*PROBLEM SET*
1 > List the three things the multi-cloud article says it will discuss about managing multiple cloud environments.
2 > Reproduce the passage of the multi-cloud article that begins at the words "Whether you are" and ends after the words "let’s get started!".
3 > Write the next part of the multi-cloud article, picking up right after its final sentence.

*EXTRACTED TEXT*
_ _ _ _
Multi-Cloud from the Trenches: Part 2 - The How

1 Introduction
This article is the second part of a series on multi-cloud strategies. In the first part, we explored the reasons why organizations are adopting multi-cloud approaches and the benefits they can reap from it. Now, in this second part, we will dive into the practical aspects of implementing a multi-cloud strategy. We will discuss the key considerations, challenges, and best practices for successfully managing multiple cloud environments. I will also share some real-world examples and insights from my experience.
Whether you are just starting to explore multi-cloud or are already in the midst of your journey, I hope this article will provide you with valuable guidance on how to navigate the complexities of multi-cloud and achieve your business goals.
So, let’s get started!
2 How to start?
First and foremost, it’s important to start with a clear strategy. It is essentially to keep the same approach as any other architectural strategy: start with the business goals and requirements, then design the technical solution that best meets those needs. However, in the case of multi-cloud, there are some specific considerations to take into account throughout the process. It requires an iterative approach (i.e., more than deploying on a single cloud). Once you have made the decision to adopt a multi-cloud strategy, you should start by identifying the use cases and workloads that are best suited to each cloud provider. This will allow you to leverage the strengths of each provider and optimize your costs and performance. This step will help you determine whether building a multi-cloud platform is relevant.
_ _ _ _
[Human pose keypoint data]
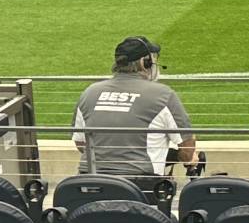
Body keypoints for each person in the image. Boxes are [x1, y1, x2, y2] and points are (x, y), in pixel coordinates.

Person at [72, 36, 198, 192]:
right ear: (145, 63)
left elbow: (80, 143)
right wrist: (180, 157)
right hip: (140, 186)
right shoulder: (163, 95)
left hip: (89, 182)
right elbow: (187, 150)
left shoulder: (89, 92)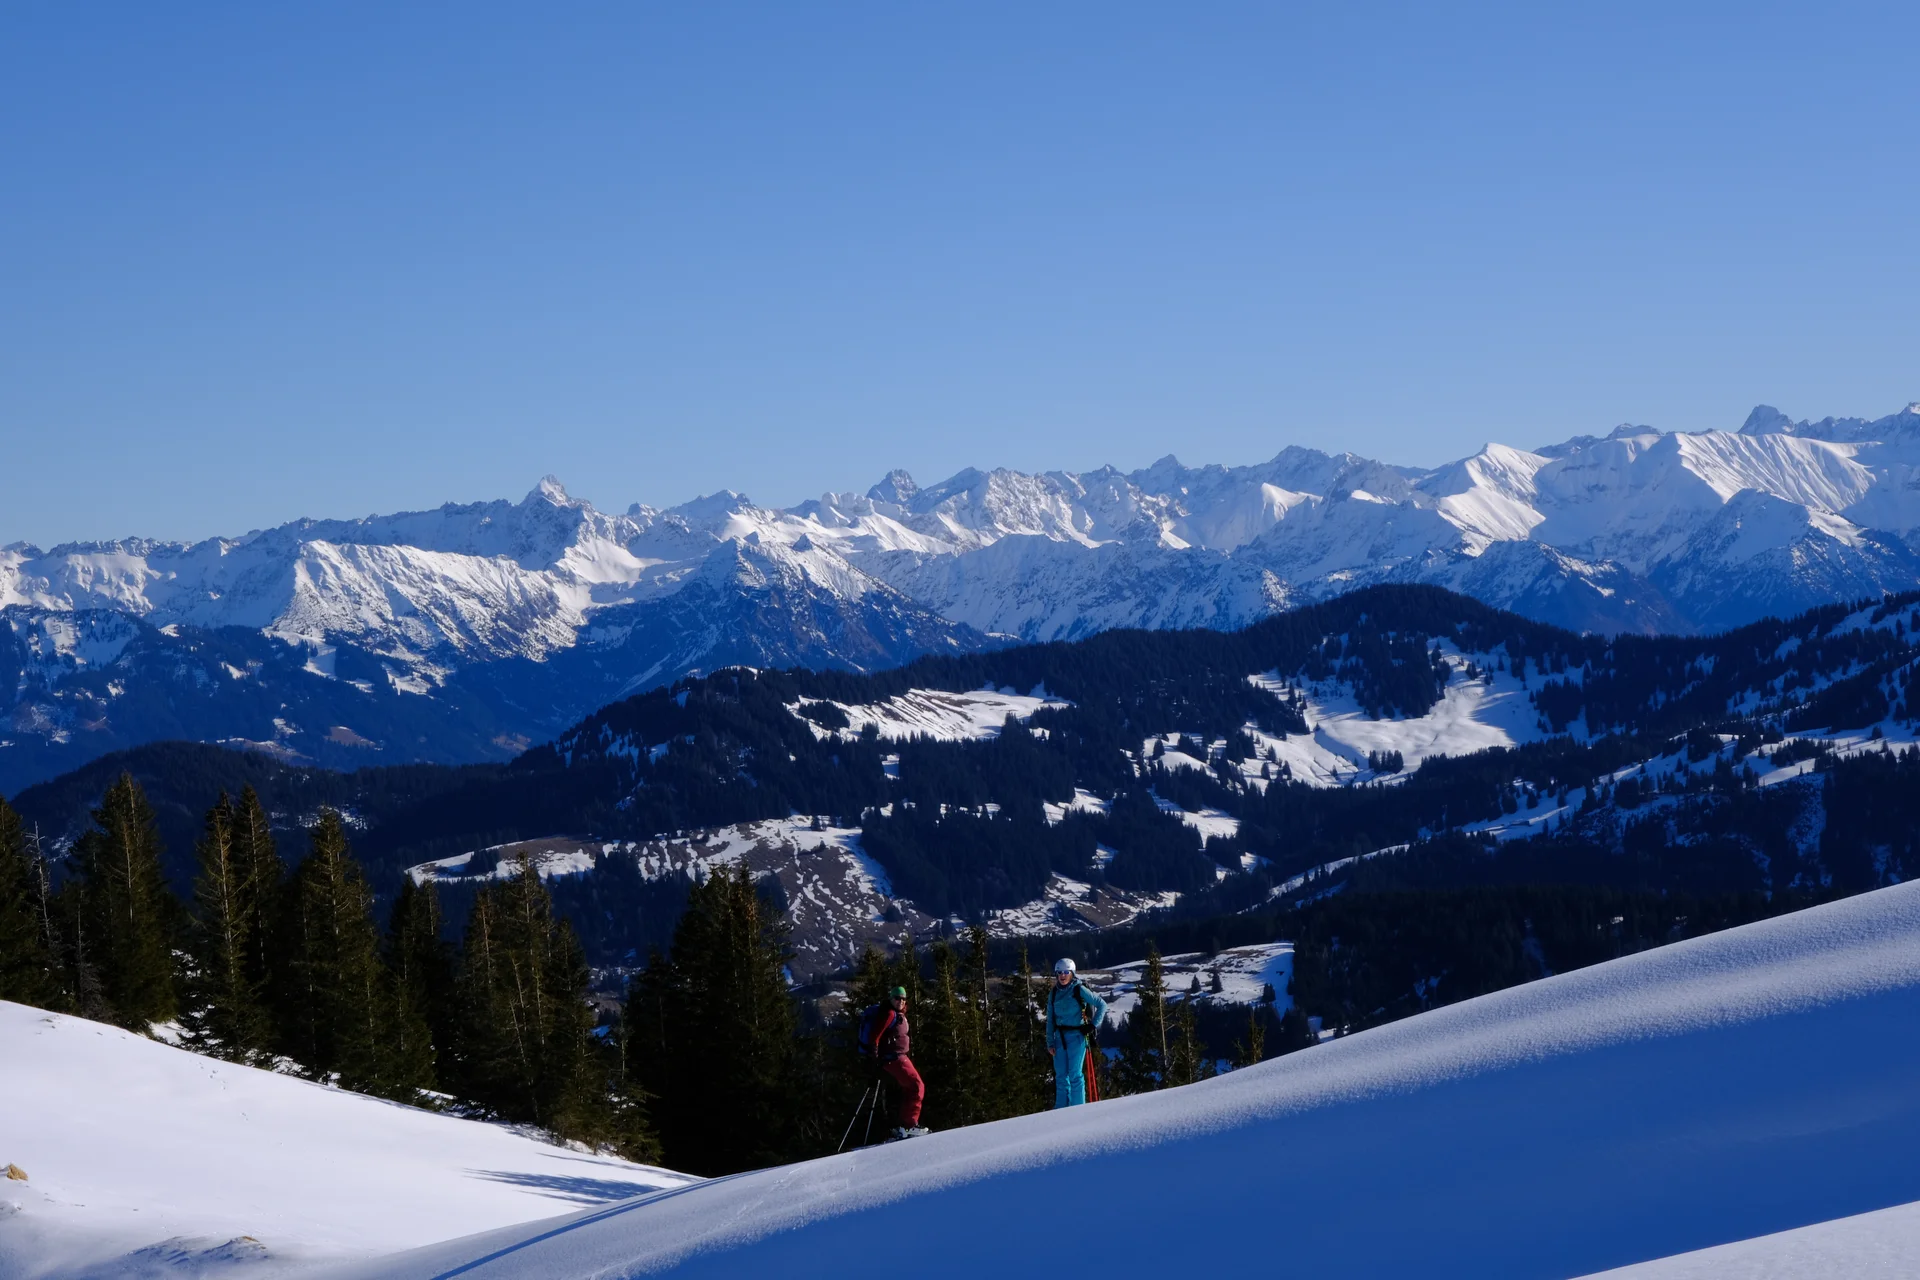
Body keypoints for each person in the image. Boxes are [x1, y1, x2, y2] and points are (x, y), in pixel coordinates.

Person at [859, 985, 928, 1140]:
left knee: (907, 1089)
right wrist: (874, 1057)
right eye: (897, 998)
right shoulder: (889, 1014)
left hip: (896, 1057)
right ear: (891, 998)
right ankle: (909, 1125)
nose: (901, 1001)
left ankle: (903, 1126)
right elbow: (875, 1036)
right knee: (917, 1086)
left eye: (903, 998)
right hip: (894, 1058)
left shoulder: (896, 1014)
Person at [1044, 957, 1108, 1109]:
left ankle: (1078, 1110)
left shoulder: (1079, 989)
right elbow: (1050, 1020)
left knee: (1074, 1075)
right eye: (1059, 972)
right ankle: (1060, 1110)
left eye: (1066, 972)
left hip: (1077, 1037)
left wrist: (1092, 1026)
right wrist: (1050, 1042)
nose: (1062, 975)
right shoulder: (1053, 994)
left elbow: (1102, 1004)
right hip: (1059, 1038)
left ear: (1072, 973)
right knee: (1060, 1076)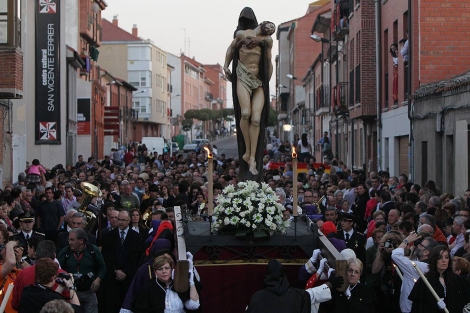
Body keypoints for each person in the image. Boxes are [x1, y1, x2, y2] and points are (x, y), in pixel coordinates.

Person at [224, 11, 274, 178]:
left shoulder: (266, 41)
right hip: (243, 77)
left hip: (258, 81)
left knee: (256, 118)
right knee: (245, 113)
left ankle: (252, 157)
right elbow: (231, 49)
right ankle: (246, 152)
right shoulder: (242, 34)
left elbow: (268, 60)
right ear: (262, 24)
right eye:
_ _ _ _
*ANSWERS TO THIS EXERCISE*
1 > key considerations, challenges, best practices

2 >
Whether you are just starting to explore multi-cloud or are already in the midst of your journey, I hope this article will provide you with valuable guidance on how to navigate the complexities of multi-cloud and achieve your business goals.
So, let’s get started!

3 >
Personally, I started working on multi-cloud architectures when I was involved in a project that required us to use existing products from both Azure and GCP operated by different teams. Each of these products had specific features and capabilities that were essential for our use case. Instead of reinventing the wheel by moving an existing product to another cloud platform and causing a skyrocketing cost increase, we opted to integrate them, and we designed a solution that could leverage the strengths of both providers, combining off-the-shelf products and custom solutions while also ensuring that we could manage the complexity of using multiple cloud platforms.
What I learned from this experience is that the key to successfully implementing a multi-cloud strategy is to start with a clear understanding of your business goals and requirements. It may seem obvious when you read it, but throughout the different iterations of the design, it’s easy to lose sight of the original goals and requirements, and to get caught up in the technical details.
When your technical strategy is based on off-the-shelf products, your process is “less” complex. You usually start by pinpointing the different use cases and workloads, and how compatible they are with the available products. Then you check how to connect them together and how to interact with different cloud providers through APIs.
By contrast, if you start from the ground up, you will have to design the whole system and make a lot of trade-offs between complexity, cost, performance, compliance, and maintainability. Generally speaking, you will have the same trade-offs to make, and you will need more design and project iterations than if you were to use existing products.
Finally, to sum up, we may summarise this process into three main steps:
- Check-out the business strategy and goals
- Check-out the different use cases and workloads
- If you have a product-based strategy, check-out the compatibility of the use cases with the available products
- If you have a custom solution strategy, check-out the different design options and trade-offs
- Check-out the different cloud providers and their products
3 Back to basics
It’s time to get back to basics!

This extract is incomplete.